**DATA FOR THIS TASK**:
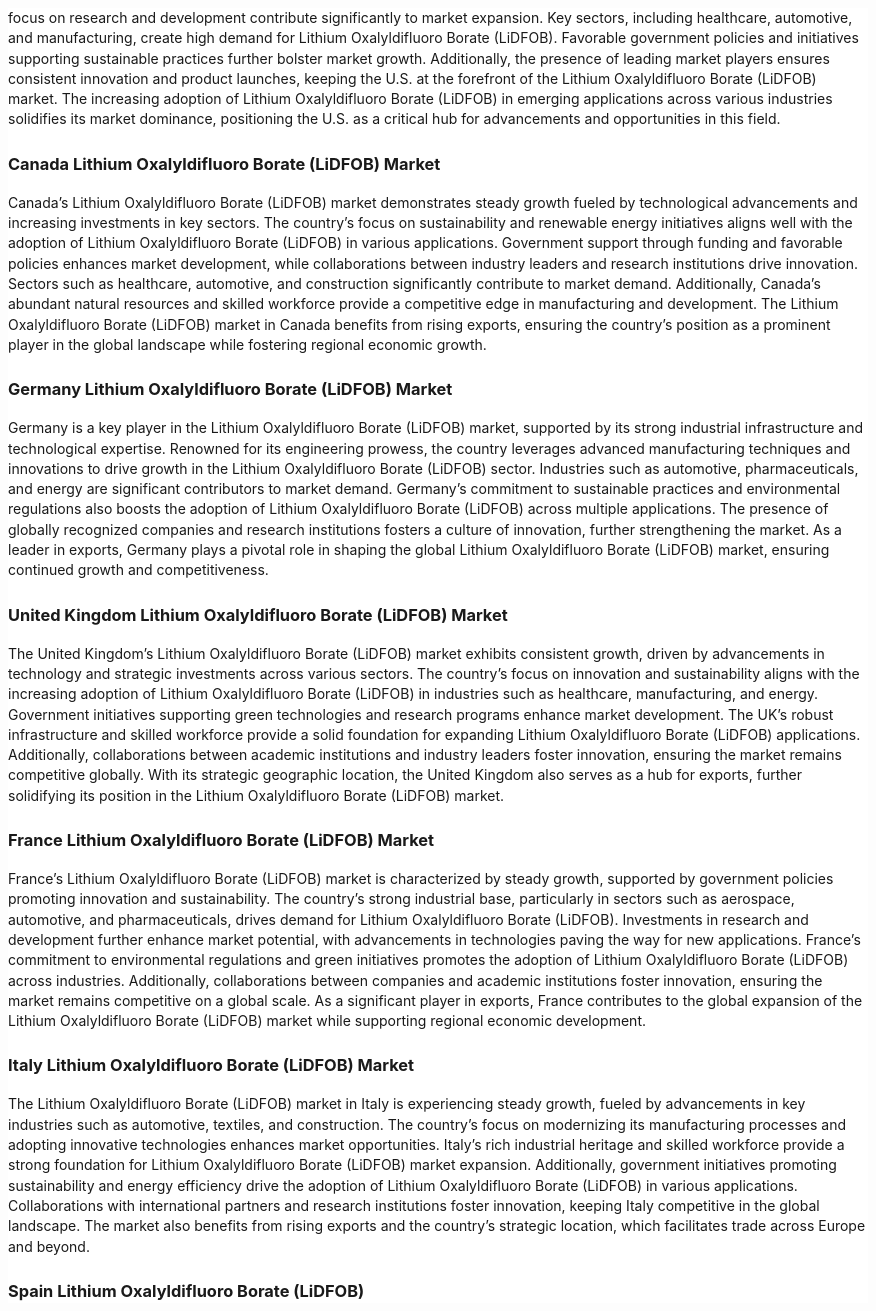 focus on research and development contribute significantly to market expansion. Key sectors, including healthcare, automotive, and manufacturing, create high demand for Lithium Oxalyldifluoro Borate (LiDFOB). Favorable government policies and initiatives supporting sustainable practices further bolster market growth. Additionally, the presence of leading market players ensures consistent innovation and product launches, keeping the U.S. at the forefront of the Lithium Oxalyldifluoro Borate (LiDFOB) market. The increasing adoption of Lithium Oxalyldifluoro Borate (LiDFOB) in emerging applications across various industries solidifies its market dominance, positioning the U.S. as a critical hub for advancements and opportunities in this field.</p><h3>Canada Lithium Oxalyldifluoro Borate (LiDFOB) Market</h3><p>Canada&rsquo;s Lithium Oxalyldifluoro Borate (LiDFOB) market demonstrates steady growth fueled by technological advancements and increasing investments in key sectors. The country&rsquo;s focus on sustainability and renewable energy initiatives aligns well with the adoption of Lithium Oxalyldifluoro Borate (LiDFOB) in various applications. Government support through funding and favorable policies enhances market development, while collaborations between industry leaders and research institutions drive innovation. Sectors such as healthcare, automotive, and construction significantly contribute to market demand. Additionally, Canada&rsquo;s abundant natural resources and skilled workforce provide a competitive edge in manufacturing and development. The Lithium Oxalyldifluoro Borate (LiDFOB) market in Canada benefits from rising exports, ensuring the country&rsquo;s position as a prominent player in the global landscape while fostering regional economic growth.</p><h3>Germany Lithium Oxalyldifluoro Borate (LiDFOB) Market</h3><p>Germany is a key player in the Lithium Oxalyldifluoro Borate (LiDFOB) market, supported by its strong industrial infrastructure and technological expertise. Renowned for its engineering prowess, the country leverages advanced manufacturing techniques and innovations to drive growth in the Lithium Oxalyldifluoro Borate (LiDFOB) sector. Industries such as automotive, pharmaceuticals, and energy are significant contributors to market demand. Germany&rsquo;s commitment to sustainable practices and environmental regulations also boosts the adoption of Lithium Oxalyldifluoro Borate (LiDFOB) across multiple applications. The presence of globally recognized companies and research institutions fosters a culture of innovation, further strengthening the market. As a leader in exports, Germany plays a pivotal role in shaping the global Lithium Oxalyldifluoro Borate (LiDFOB) market, ensuring continued growth and competitiveness.</p><h3>United Kingdom Lithium Oxalyldifluoro Borate (LiDFOB) Market</h3><p>The United Kingdom&rsquo;s Lithium Oxalyldifluoro Borate (LiDFOB) market exhibits consistent growth, driven by advancements in technology and strategic investments across various sectors. The country&rsquo;s focus on innovation and sustainability aligns with the increasing adoption of Lithium Oxalyldifluoro Borate (LiDFOB) in industries such as healthcare, manufacturing, and energy. Government initiatives supporting green technologies and research programs enhance market development. The UK&rsquo;s robust infrastructure and skilled workforce provide a solid foundation for expanding Lithium Oxalyldifluoro Borate (LiDFOB) applications. Additionally, collaborations between academic institutions and industry leaders foster innovation, ensuring the market remains competitive globally. With its strategic geographic location, the United Kingdom also serves as a hub for exports, further solidifying its position in the Lithium Oxalyldifluoro Borate (LiDFOB) market.</p><h3>France Lithium Oxalyldifluoro Borate (LiDFOB) Market</h3><p>France&rsquo;s Lithium Oxalyldifluoro Borate (LiDFOB) market is characterized by steady growth, supported by government policies promoting innovation and sustainability. The country&rsquo;s strong industrial base, particularly in sectors such as aerospace, automotive, and pharmaceuticals, drives demand for Lithium Oxalyldifluoro Borate (LiDFOB). Investments in research and development further enhance market potential, with advancements in technologies paving the way for new applications. France&rsquo;s commitment to environmental regulations and green initiatives promotes the adoption of Lithium Oxalyldifluoro Borate (LiDFOB) across industries. Additionally, collaborations between companies and academic institutions foster innovation, ensuring the market remains competitive on a global scale. As a significant player in exports, France contributes to the global expansion of the Lithium Oxalyldifluoro Borate (LiDFOB) market while supporting regional economic development.</p><h3>Italy Lithium Oxalyldifluoro Borate (LiDFOB) Market</h3><p>The Lithium Oxalyldifluoro Borate (LiDFOB) market in Italy is experiencing steady growth, fueled by advancements in key industries such as automotive, textiles, and construction. The country&rsquo;s focus on modernizing its manufacturing processes and adopting innovative technologies enhances market opportunities. Italy&rsquo;s rich industrial heritage and skilled workforce provide a strong foundation for Lithium Oxalyldifluoro Borate (LiDFOB) market expansion. Additionally, government initiatives promoting sustainability and energy efficiency drive the adoption of Lithium Oxalyldifluoro Borate (LiDFOB) in various applications. Collaborations with international partners and research institutions foster innovation, keeping Italy competitive in the global landscape. The market also benefits from rising exports and the country&rsquo;s strategic location, which facilitates trade across Europe and beyond.</p><h3>Spain Lithium Oxalyldifluoro Borate (LiDFOB)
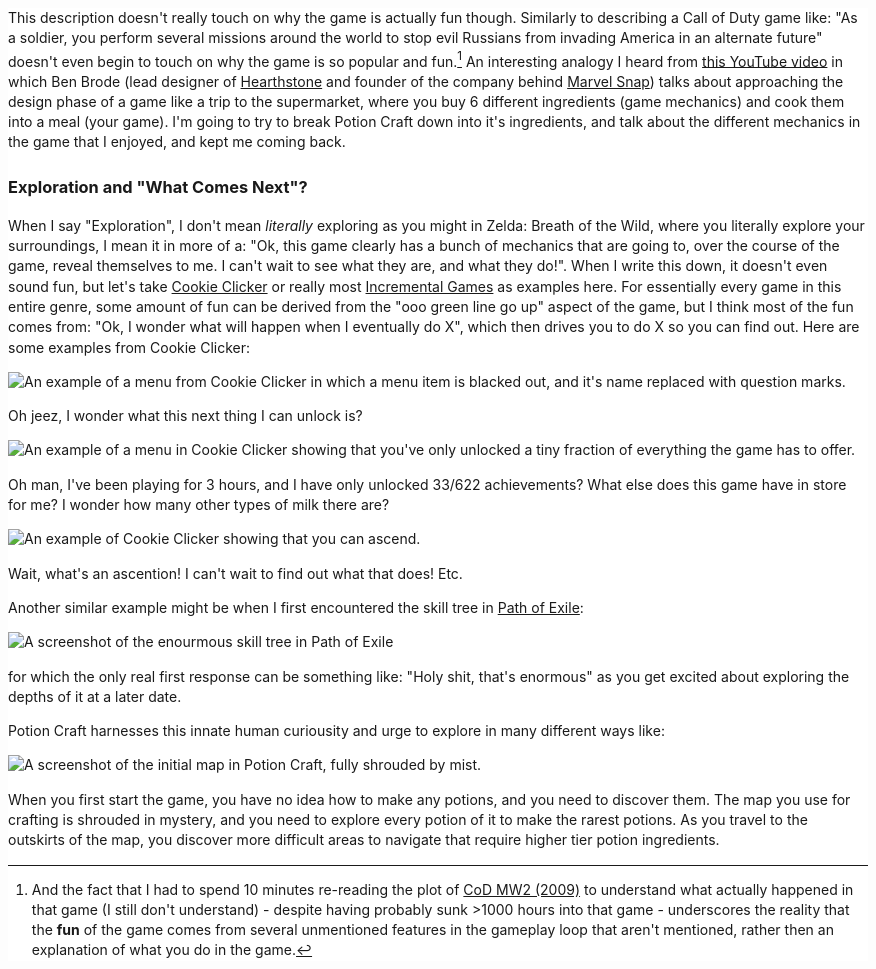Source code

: This description doesn't really touch on why the game is actually fun though. Similarly to describing a Call of Duty game like: "As a soldier, you perform several missions around the world to stop evil Russians from invading America in an alternate future" doesn't even begin to touch on why the game is so popular and fun.[^1] An interesting analogy I heard from [this YouTube video](https://www.youtube.com/watch?v=HjhsY2Zuo-c&t=120s) in which Ben Brode (lead designer of [Hearthstone](https://hearthstone.blizzard.com/en-us) and founder of the company behind [Marvel Snap](https://www.marvelsnap.com/)) talks about approaching the design phase of a game like a trip to the supermarket, where you buy 6 different ingredients (game mechanics) and cook them into a meal (your game). I'm going to try to break Potion Craft down into it's ingredients, and talk about the different mechanics in the game that I enjoyed, and kept me coming back.

### Exploration and "What Comes Next"?

When I say "Exploration", I don't mean _literally_ exploring as you might in Zelda: Breath of the Wild, where you literally explore your surroundings, I mean it in more of a: "Ok, this game clearly has a bunch of mechanics that are going to, over the course of the game, reveal themselves to me. I can't wait to see what they are, and what they do!". When I write this down, it doesn't even sound fun, but let's take [Cookie Clicker](https://store.steampowered.com/app/1454400/Cookie_Clicker/) or really most [Incremental Games](https://en.wikipedia.org/wiki/Incremental_game) as examples here. For essentially every game in this entire genre, some amount of fun can be derived from the "ooo green line go up" aspect of the game, but I think most of the fun comes from: "Ok, I wonder what will happen when I eventually do X", which then drives you to do X so you can find out. Here are some examples from Cookie Clicker:

![An example of a menu from Cookie Clicker in which a menu item is blacked out, and it's name replaced with question marks.](/images/blog/potion-craft/cookie_clicker.png)

Oh jeez, I wonder what this next thing I can unlock is?

![An example of a menu in Cookie Clicker showing that you've only unlocked a tiny fraction of everything the game has to offer.](/images/blog/potion-craft/cookie_clicker_2.png)

Oh man, I've been playing for 3 hours, and I have only unlocked 33/622 achievements? What else does this game have in store for me? I wonder how many other types of milk there are?

![An example of Cookie Clicker showing that you can ascend.](/images/blog/potion-craft/cookie_clicker_3.png)

Wait, what's an ascention! I can't wait to find out what that does! Etc.

Another similar example might be when I first encountered the skill tree in [Path of Exile](https://www.pathofexile.com/):

![A screenshot of the enourmous skill tree in Path of Exile](/images/blog/potion-craft/poe_skill_tree.webp)

for which the only real first response can be something like: "Holy shit, that's enormous" as you get excited about exploring the depths of it at a later date.

Potion Craft harnesses this innate human curiousity and urge to explore in many different ways like:

![A screenshot of the initial map in Potion Craft, fully shrouded by mist.](/images/blog/potion-craft/potion_craft_map.png)

When you first start the game, you have no idea how to make any potions, and you need to discover them. The map you use for crafting is shrouded in mystery, and you need to explore every potion of it to make the rarest potions. As you travel to the outskirts of the map, you discover more difficult areas to navigate that require higher tier potion ingredients.


[^1]: And the fact that I had to spend 10 minutes re-reading the plot of [CoD MW2 (2009)](https://en.wikipedia.org/wiki/Call_of_Duty:_Modern_Warfare_2) to understand what actually happened in that game (I still don't understand) - despite having probably sunk >1000 hours into that game - underscores the reality that the **fun** of the game comes from several unmentioned features in the gameplay loop that aren't mentioned, rather then an explanation of what you do in the game.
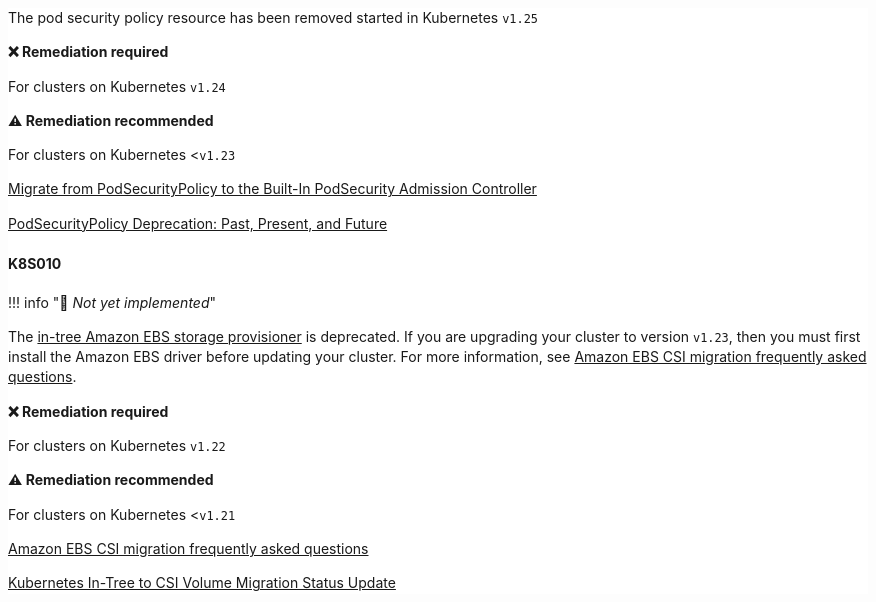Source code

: The pod security policy resource has been removed started in Kubernetes `v1.25`

**❌ Remediation required**

For clusters on Kubernetes `v1.24`

**⚠️ Remediation recommended**

For clusters on Kubernetes <`v1.23`

[Migrate from PodSecurityPolicy to the Built-In PodSecurity Admission Controller](https://kubernetes.io/docs/tasks/configure-pod-container/migrate-from-psp/)

[PodSecurityPolicy Deprecation: Past, Present, and Future](https://kubernetes.io/blog/2021/04/06/podsecuritypolicy-deprecation-past-present-and-future/)

#### K8S010

!!! info "🚧 _Not yet implemented_"

The [in-tree Amazon EBS storage provisioner](https://kubernetes.io/docs/concepts/storage/volumes/#awselasticblockstore) is deprecated. If you are upgrading your cluster to version `v1.23`, then you must first install the Amazon EBS driver before updating your cluster. For more information, see [Amazon EBS CSI migration frequently asked questions](https://docs.aws.amazon.com/eks/latest/userguide/ebs-csi-migration-faq.html).

**❌ Remediation required**

For clusters on Kubernetes `v1.22`

**⚠️ Remediation recommended**

For clusters on Kubernetes <`v1.21`

[Amazon EBS CSI migration frequently asked questions](https://docs.aws.amazon.com/eks/latest/userguide/ebs-csi-migration-faq.html)

[Kubernetes In-Tree to CSI Volume Migration Status Update](https://kubernetes.io/blog/2021/12/10/storage-in-tree-to-csi-migration-status-update/)
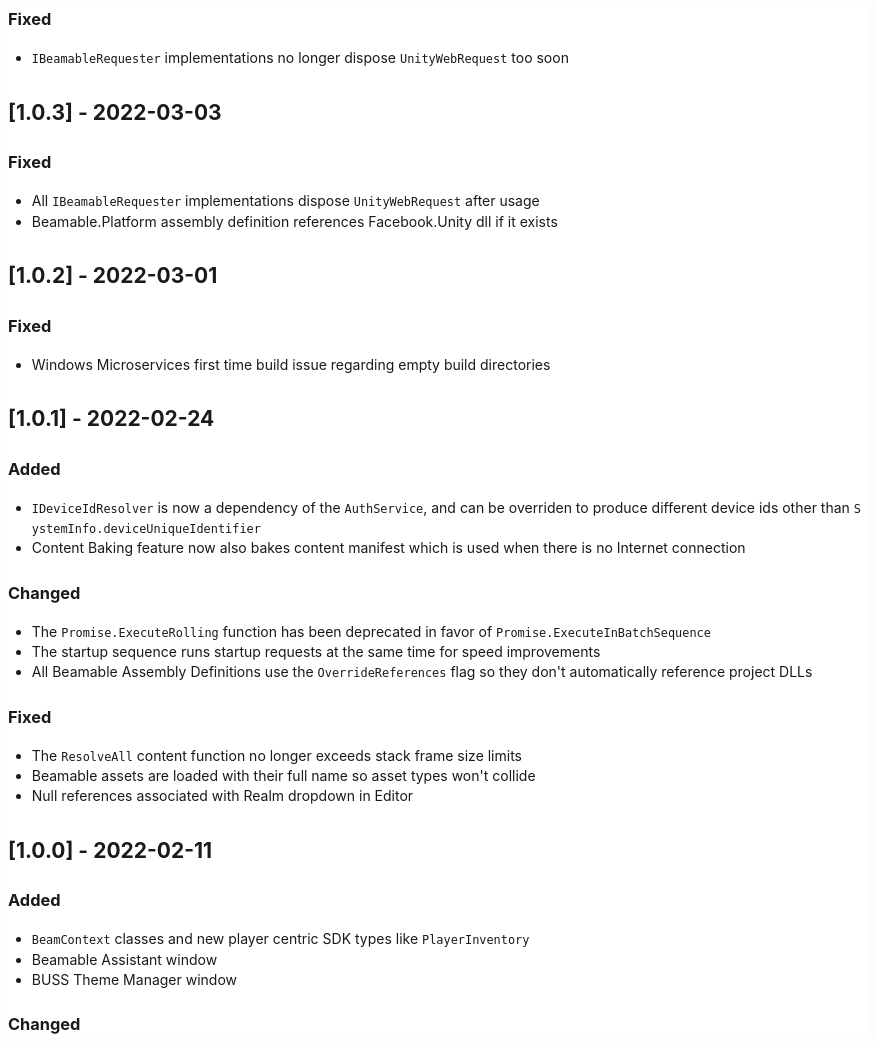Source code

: ### Fixed

- `IBeamableRequester` implementations no longer dispose `UnityWebRequest` too soon

## [1.0.3] - 2022-03-03

### Fixed

- All `IBeamableRequester` implementations dispose `UnityWebRequest` after usage
- Beamable.Platform assembly definition references Facebook.Unity dll if it exists

## [1.0.2] - 2022-03-01

### Fixed

- Windows Microservices first time build issue regarding empty build directories

## [1.0.1] - 2022-02-24

### Added

- `IDeviceIdResolver` is now a dependency of the `AuthService`, and can be overriden to produce different device ids other than `SystemInfo.deviceUniqueIdentifier`
- Content Baking feature now also bakes content manifest which is used when there is no Internet connection

### Changed

- The `Promise.ExecuteRolling` function has been deprecated in favor of `Promise.ExecuteInBatchSequence`
- The startup sequence runs startup requests at the same time for speed improvements
- All Beamable Assembly Definitions use the `OverrideReferences` flag so they don't automatically reference project DLLs

### Fixed

- The `ResolveAll` content function no longer exceeds stack frame size limits
- Beamable assets are loaded with their full name so asset types won't collide
- Null references associated with Realm dropdown in Editor

## [1.0.0] - 2022-02-11

### Added

- `BeamContext` classes and new player centric SDK types like `PlayerInventory`
- Beamable Assistant window
- BUSS Theme Manager window

### Changed
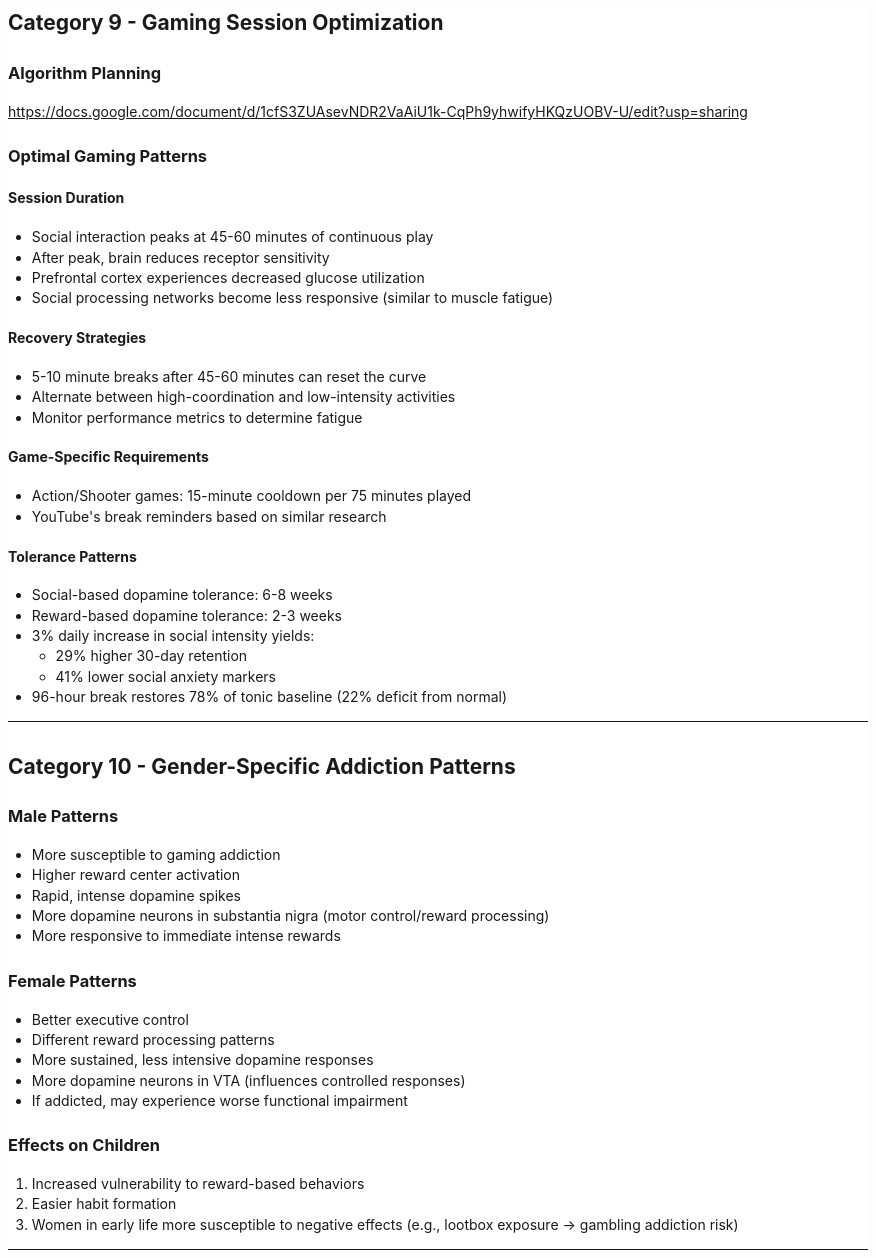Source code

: 
## Category 9 - Gaming Session Optimization

### Algorithm Planning
https://docs.google.com/document/d/1cfS3ZUAsevNDR2VaAiU1k-CqPh9yhwifyHKQzUOBV-U/edit?usp=sharing

### Optimal Gaming Patterns

#### Session Duration
- Social interaction peaks at 45-60 minutes of continuous play
- After peak, brain reduces receptor sensitivity
- Prefrontal cortex experiences decreased glucose utilization
- Social processing networks become less responsive (similar to muscle fatigue)

#### Recovery Strategies
- 5-10 minute breaks after 45-60 minutes can reset the curve
- Alternate between high-coordination and low-intensity activities
- Monitor performance metrics to determine fatigue

#### Game-Specific Requirements
- Action/Shooter games: 15-minute cooldown per 75 minutes played
- YouTube's break reminders based on similar research

#### Tolerance Patterns
- Social-based dopamine tolerance: 6-8 weeks
- Reward-based dopamine tolerance: 2-3 weeks
- 3% daily increase in social intensity yields:
  - 29% higher 30-day retention
  - 41% lower social anxiety markers
- 96-hour break restores 78% of tonic baseline (22% deficit from normal)

---

## Category 10 - Gender-Specific Addiction Patterns

### Male Patterns
- More susceptible to gaming addiction
- Higher reward center activation
- Rapid, intense dopamine spikes
- More dopamine neurons in substantia nigra (motor control/reward processing)
- More responsive to immediate intense rewards

### Female Patterns
- Better executive control
- Different reward processing patterns
- More sustained, less intensive dopamine responses
- More dopamine neurons in VTA (influences controlled responses)
- If addicted, may experience worse functional impairment

### Effects on Children
1. Increased vulnerability to reward-based behaviors
2. Easier habit formation
3. Women in early life more susceptible to negative effects (e.g., lootbox exposure → gambling addiction risk)

---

**WHAT YOU WILL DO**: Please, from the entries above, set down exactly the lines from the one containing "- After peak, brain" through the one containing "- 5-10 minute", and only those.

**WRITTEN ANSWER**:
- After peak, brain reduces receptor sensitivity
- Prefrontal cortex experiences decreased glucose utilization
- Social processing networks become less responsive (similar to muscle fatigue)

#### Recovery Strategies
- 5-10 minute breaks after 45-60 minutes can reset the curve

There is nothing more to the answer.